A word-for-word copy of the listing is required, and it must contain no pictures.

INPUT DATA:
+++

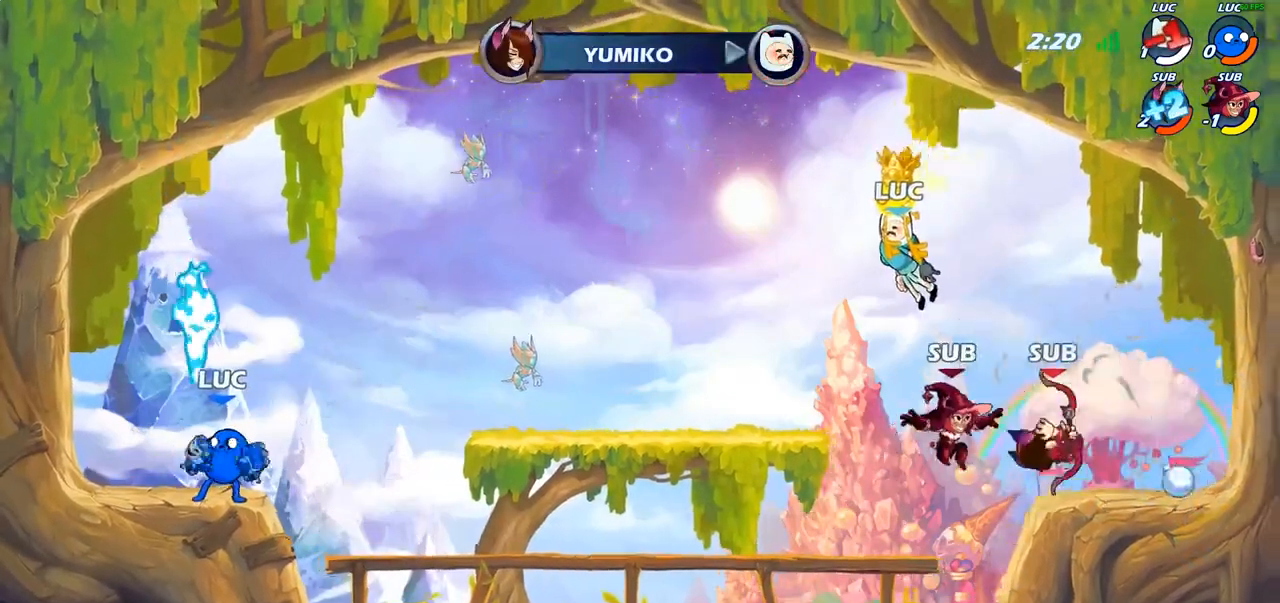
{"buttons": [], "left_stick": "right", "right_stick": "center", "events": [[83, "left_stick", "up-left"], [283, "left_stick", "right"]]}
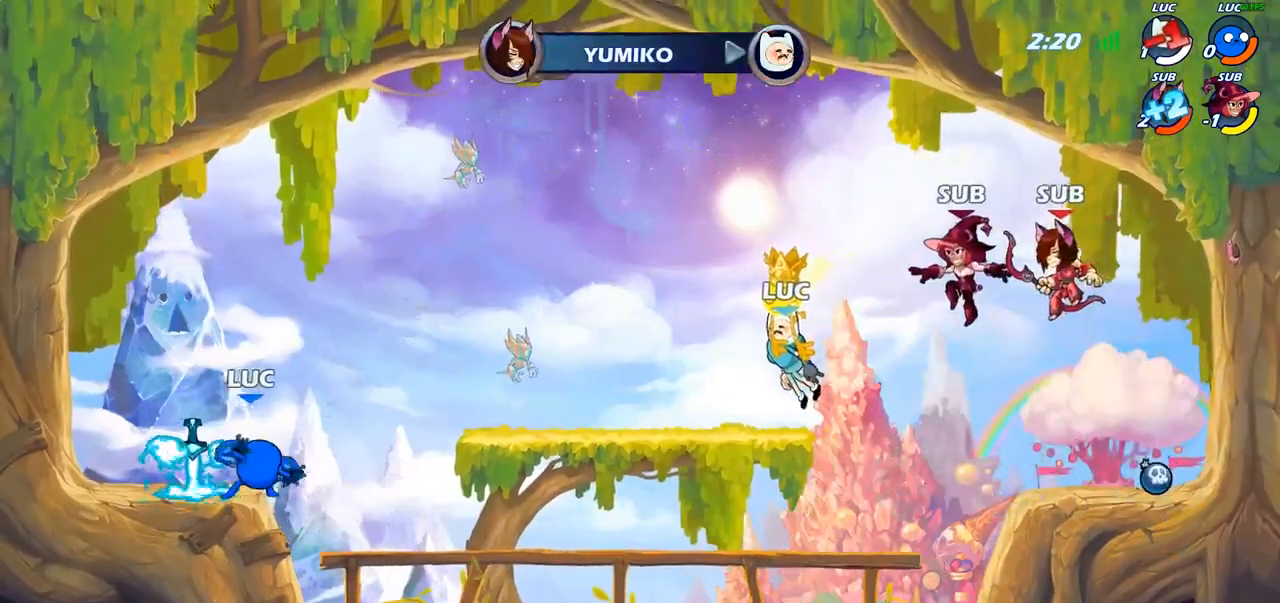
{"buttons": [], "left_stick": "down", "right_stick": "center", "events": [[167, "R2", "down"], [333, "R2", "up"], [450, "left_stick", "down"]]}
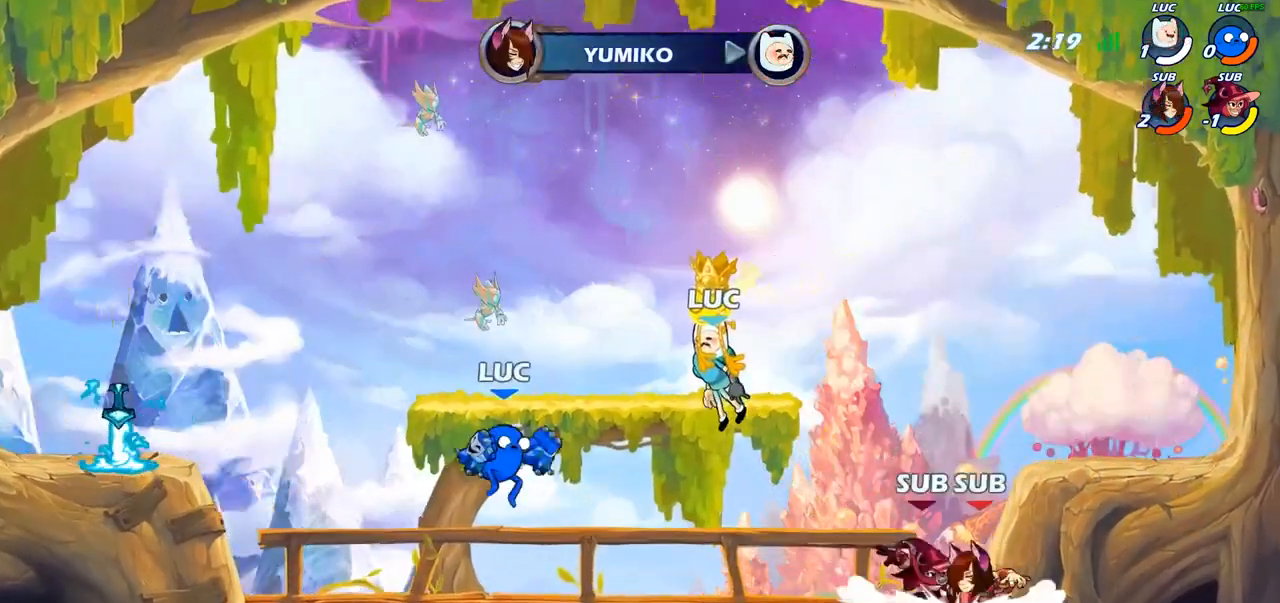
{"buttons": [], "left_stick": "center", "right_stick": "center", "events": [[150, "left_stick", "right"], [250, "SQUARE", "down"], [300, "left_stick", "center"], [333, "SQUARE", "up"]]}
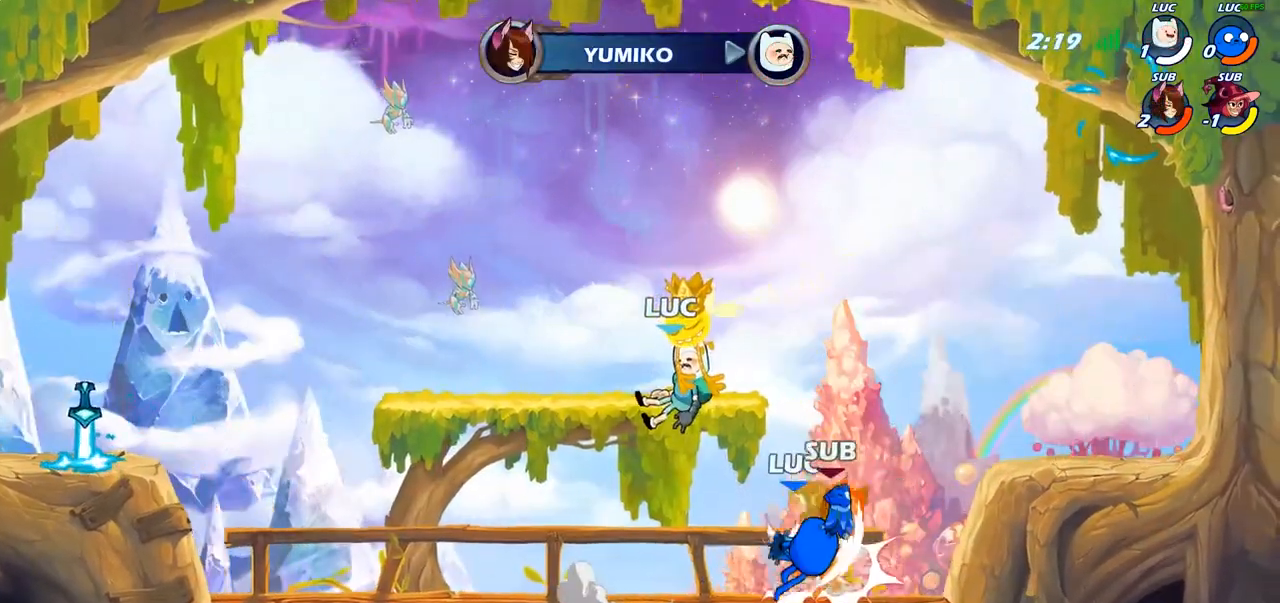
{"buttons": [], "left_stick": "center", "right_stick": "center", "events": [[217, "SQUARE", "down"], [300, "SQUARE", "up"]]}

+++

RESULT FOR THIS EXERCISE:
{"buttons": [], "left_stick": "right", "right_stick": "center", "events": [[83, "left_stick", "up-left"], [283, "left_stick", "right"]]}
{"buttons": [], "left_stick": "down", "right_stick": "center", "events": [[167, "R2", "down"], [333, "R2", "up"], [450, "left_stick", "down"]]}
{"buttons": [], "left_stick": "center", "right_stick": "center", "events": [[150, "left_stick", "right"], [250, "SQUARE", "down"], [300, "left_stick", "center"], [333, "SQUARE", "up"]]}
{"buttons": [], "left_stick": "center", "right_stick": "center", "events": [[217, "SQUARE", "down"], [300, "SQUARE", "up"]]}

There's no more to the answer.